At first, Linehan believed the phone call from the British police was good news. "I was asked, 'do you know Stephanie Hayden?' I said 'yes', and I thought, brilliant, because I had previously told the police - there's this person who might be bothering you, because I knew that was their modus operandi, and I wanted to give the police some background. So I thought, brilliant, they're calling because they're going to do something about it. But no."
Linehan was asked if he could stop talking about Hayden on Twitter. "'Could you not just block them?' I said I already have, a long time ago." At the time, Linehan said, "The police asked me to stop contacting someone I had no intention of contacting. It was a bit like asking me never to contact Charlie Sheen".
That phone call, like the legal letter, and the many angry tweets, are all, Linehan feels, part of an attempt to create smoke, regardless of whether there is fire. Although the case has been dropped, Linehan's legal costs, he says, are £28,000. Some £7,000 came from anonymous donations, but that still leaves him with a hefty legal bill. At first, his intention was to go to court, but "if I had gone ahead with the hearing to get the case struck out, it would have cost me another £7,000 or so".
That money, or some of it, came from an unusual source. "Around the time this whole thing started, I had cancer [Linehan announced he had been diagnosed with cancer in June 2018]. To our surprise, we found that we had insurance for it, and I said to Helen that, as my gift to myself, I want to use some of this money as a way of fighting this. Because I think it's an important fight and I really hope that something good comes of it."
He also says, with a laugh "I always wonder if my decision to get into this conversation was affected at all by the fact that I was on morphine coming out of the operation [after diagnosis, Linehan had a testicle removed]. That was around the time I thought, I'm really going to start talking about this now. And I always wonder, was that because I was on morphine? Because I just couldn't feel any pain! It's not out of the question!"
He is now, he says, "going to back away from the whole conversation for a while. I feel I've done enough. I've proved my point, I've taken the hits, and now it's really up to other people to step up, and I hope they will. I do realise," he says, "that I was perhaps not the best person to try and break open this debate, being a straight white male, but I do think that it has had an effect."

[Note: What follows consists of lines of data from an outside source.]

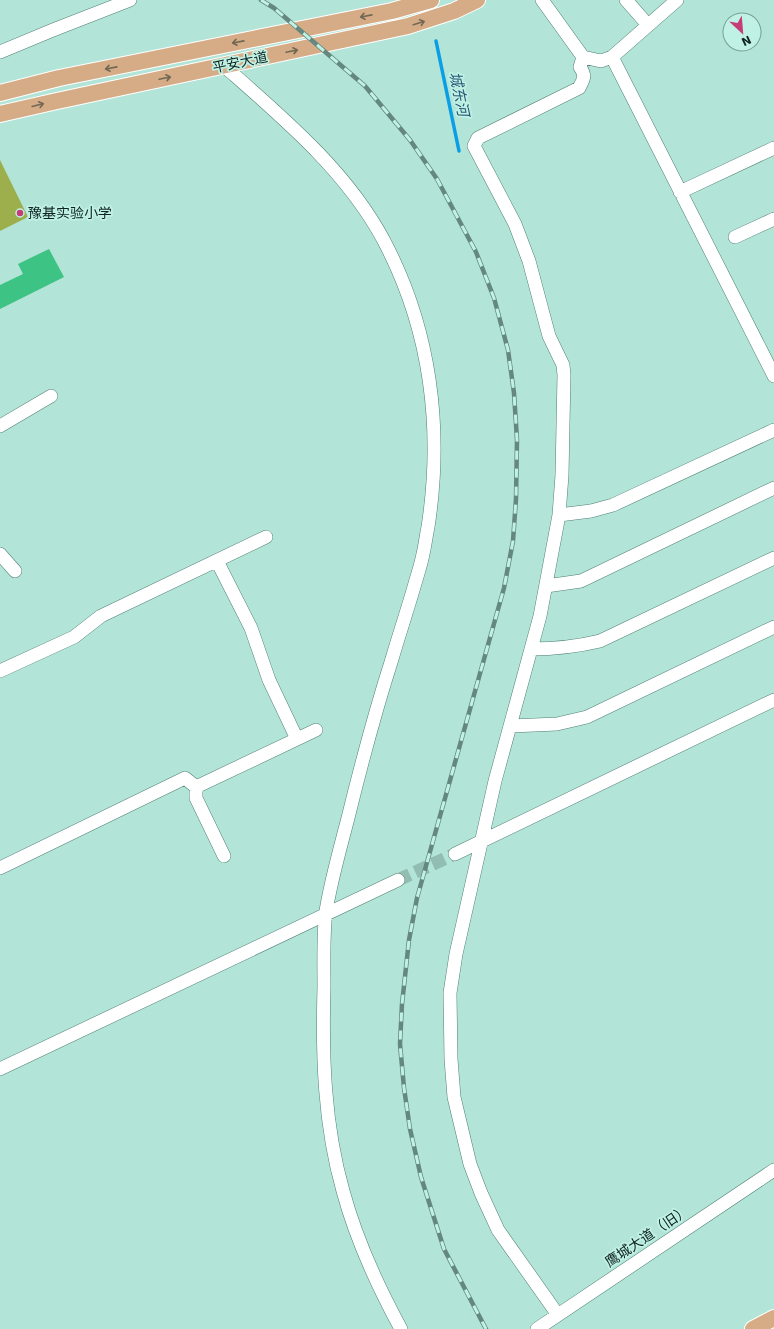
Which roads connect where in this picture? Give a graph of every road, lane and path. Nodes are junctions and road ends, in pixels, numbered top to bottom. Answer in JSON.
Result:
{"nodes":[{"id":1,"x":130,"y":0,"type":"edge"},
{"id":2,"x":431,"y":0,"type":"edge"},
{"id":3,"x":477,"y":0,"type":"edge"},
{"id":4,"x":542,"y":0,"type":"edge"},
{"id":5,"x":626,"y":0,"type":"edge"},
{"id":6,"x":677,"y":0,"type":"edge"},
{"id":7,"x":648,"y":25,"type":"junction"},
{"id":8,"x":0,"y":52,"type":"edge"},
{"id":9,"x":583,"y":57,"type":"junction"},
{"id":10,"x":612,"y":57,"type":"junction"},
{"id":11,"x":223,"y":65,"type":"junction"},
{"id":12,"x":0,"y":93,"type":"edge"},
{"id":13,"x":0,"y":114,"type":"edge"},
{"id":14,"x":774,"y":148,"type":"edge"},
{"id":15,"x":680,"y":192,"type":"junction"},
{"id":16,"x":774,"y":219,"type":"edge"},
{"id":17,"x":735,"y":237,"type":"dead end"},
{"id":18,"x":774,"y":376,"type":"edge"},
{"id":19,"x":51,"y":396,"type":"dead end"},
{"id":20,"x":0,"y":426,"type":"edge"},
{"id":21,"x":774,"y":430,"type":"edge"},
{"id":22,"x":774,"y":488,"type":"edge"},
{"id":23,"x":559,"y":515,"type":"junction"},
{"id":24,"x":266,"y":537,"type":"dead end"},
{"id":25,"x":0,"y":554,"type":"edge"},
{"id":26,"x":774,"y":558,"type":"edge"},
{"id":27,"x":218,"y":560,"type":"junction"},
{"id":28,"x":15,"y":571,"type":"dead end"},
{"id":29,"x":546,"y":586,"type":"junction"},
{"id":30,"x":774,"y":626,"type":"edge"},
{"id":31,"x":531,"y":649,"type":"junction"},
{"id":32,"x":0,"y":671,"type":"edge"},
{"id":33,"x":774,"y":700,"type":"edge"},
{"id":34,"x":511,"y":726,"type":"junction"},
{"id":35,"x":316,"y":730,"type":"dead end"},
{"id":36,"x":297,"y":739,"type":"junction"},
{"id":37,"x":196,"y":787,"type":"junction"},
{"id":38,"x":482,"y":840,"type":"junction"},
{"id":39,"x":455,"y":854,"type":"tunnel mouth"},
{"id":40,"x":224,"y":856,"type":"dead end"},
{"id":41,"x":0,"y":868,"type":"edge"},
{"id":42,"x":398,"y":880,"type":"tunnel mouth"},
{"id":43,"x":326,"y":914,"type":"junction"},
{"id":44,"x":0,"y":1070,"type":"edge"},
{"id":45,"x":774,"y":1170,"type":"edge"},
{"id":46,"x":558,"y":1315,"type":"junction"},
{"id":47,"x":774,"y":1318,"type":"edge"},
{"id":48,"x":402,"y":1329,"type":"edge"},
{"id":49,"x":537,"y":1329,"type":"edge"},
{"id":50,"x":753,"y":1329,"type":"edge"}],
"edges":[{"from":1,"to":8,"type":"street"},
{"from":2,"to":12,"type":"main road","name":"平安大道","one_way":true},
{"from":11,"to":3,"type":"main road","name":"平安大道","one_way":true},
{"from":4,"to":9,"type":"street"},
{"from":5,"to":7,"type":"street"},
{"from":6,"to":7,"type":"street"},
{"from":7,"to":10,"type":"street"},
{"from":9,"to":10,"type":"street"},
{"from":9,"to":23,"type":"street"},
{"from":10,"to":15,"type":"street"},
{"from":13,"to":11,"type":"main road","name":"平安大道","one_way":true},
{"from":11,"to":43,"type":"street"},
{"from":14,"to":15,"type":"street"},
{"from":15,"to":18,"type":"street"},
{"from":16,"to":17,"type":"street"},
{"from":19,"to":20,"type":"street"},
{"from":21,"to":23,"type":"street"},
{"from":22,"to":29,"type":"street"},
{"from":23,"to":29,"type":"street"},
{"from":24,"to":27,"type":"street"},
{"from":25,"to":28,"type":"street"},
{"from":26,"to":31,"type":"street"},
{"from":27,"to":32,"type":"street"},
{"from":27,"to":36,"type":"street"},
{"from":29,"to":31,"type":"street"},
{"from":30,"to":34,"type":"street"},
{"from":31,"to":34,"type":"street"},
{"from":33,"to":38,"type":"street"},
{"from":34,"to":38,"type":"street"},
{"from":35,"to":36,"type":"street"},
{"from":36,"to":37,"type":"street"},
{"from":37,"to":40,"type":"street"},
{"from":37,"to":41,"type":"street"},
{"from":38,"to":39,"type":"street"},
{"from":38,"to":46,"type":"street"},
{"from":42,"to":43,"type":"street"},
{"from":43,"to":44,"type":"street"},
{"from":43,"to":48,"type":"street"},
{"from":45,"to":46,"type":"street","name":"鹰城大道（旧）"},
{"from":46,"to":49,"type":"street","name":"鹰城大道（旧）"},
{"from":47,"to":50,"type":"main road"}]}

He has, of course, other fish to fry, namely Pope Ted - The Father Ted musical. "We just did our first mini run through of it," he says, "and it went very well. The way we look at it, it's the final episode of Father Ted."
He is also at the "starting stages" of a few other projects; "for a writer, life is more important than reading, and I've had so much life over this last year. Maybe too much life! I think the good thing is that there's definitely a store of material I can use. This fight has been so weird, there have been so many ups and downs; I feel it's all gone into a storehouse. And the other thing is I've met so many wonderful people from all walks of life. I was in a bit of a media bubble before this, but now I know social workers, policemen, teachers - everyone is affected by this debate in different ways, and I've made so many friends through it."
Does he regret getting so involved? "No. It was the right thing to do. I've always hated bullies. I was bullied in school, so I just get angry when I see it happening, especially to a whole group of people, and I saw it happening to women. In the end, I can sleep happily because I did the right thing."